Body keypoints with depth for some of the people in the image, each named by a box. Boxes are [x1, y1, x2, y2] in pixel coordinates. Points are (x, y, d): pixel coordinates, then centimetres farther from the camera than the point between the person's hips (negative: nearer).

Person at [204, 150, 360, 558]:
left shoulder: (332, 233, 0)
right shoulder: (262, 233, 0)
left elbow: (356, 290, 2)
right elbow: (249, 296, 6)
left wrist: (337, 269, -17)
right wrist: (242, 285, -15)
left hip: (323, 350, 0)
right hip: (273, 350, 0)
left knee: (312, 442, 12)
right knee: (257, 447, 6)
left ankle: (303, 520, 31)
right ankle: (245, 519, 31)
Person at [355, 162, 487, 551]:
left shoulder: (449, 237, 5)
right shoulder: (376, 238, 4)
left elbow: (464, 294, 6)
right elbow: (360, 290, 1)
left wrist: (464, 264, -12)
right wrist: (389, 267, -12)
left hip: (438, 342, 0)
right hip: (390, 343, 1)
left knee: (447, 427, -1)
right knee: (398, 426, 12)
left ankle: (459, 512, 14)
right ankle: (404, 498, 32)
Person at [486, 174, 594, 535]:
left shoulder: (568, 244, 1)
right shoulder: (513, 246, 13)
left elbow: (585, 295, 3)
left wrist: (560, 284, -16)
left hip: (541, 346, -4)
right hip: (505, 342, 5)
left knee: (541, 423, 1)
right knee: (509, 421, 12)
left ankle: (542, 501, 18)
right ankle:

→ **EXERCISE DESCRIPTION**: Copy out the records in full, matching every line character for character.

→ **RESULT FOR THIS EXERCISE**:
Body keypoints with depth for some of the people in the image, each named by a box. Boxes are [x1, y1, x2, y2] in pixel coordinates. Points are (x, y, d): pixel coordinates, then centimetres farther from the camera than the point between the person's hips (negative: nearer).

Person at [204, 150, 360, 558]:
left shoulder: (332, 233, 0)
right shoulder: (262, 233, 0)
left elbow: (356, 290, 2)
right elbow: (249, 296, 6)
left wrist: (337, 269, -17)
right wrist: (242, 285, -15)
left hip: (323, 350, 0)
right hip: (273, 350, 0)
left knee: (312, 442, 12)
right knee: (257, 447, 6)
left ankle: (303, 520, 31)
right ankle: (245, 519, 31)
Person at [355, 162, 487, 551]:
left shoulder: (449, 237, 5)
right shoulder: (376, 238, 4)
left elbow: (464, 294, 6)
right elbow: (360, 290, 1)
left wrist: (464, 264, -12)
right wrist: (389, 267, -12)
left hip: (438, 342, 0)
right hip: (390, 343, 1)
left knee: (447, 427, -1)
right knee: (398, 426, 12)
left ankle: (459, 512, 14)
right ankle: (404, 498, 32)
Person at [486, 174, 594, 535]:
left shoulder: (568, 244, 1)
right shoulder: (513, 246, 13)
left elbow: (585, 295, 3)
left wrist: (560, 284, -16)
left hip: (541, 346, -4)
right hip: (505, 342, 5)
left knee: (541, 423, 1)
right knee: (509, 421, 12)
left ankle: (542, 501, 18)
right ankle:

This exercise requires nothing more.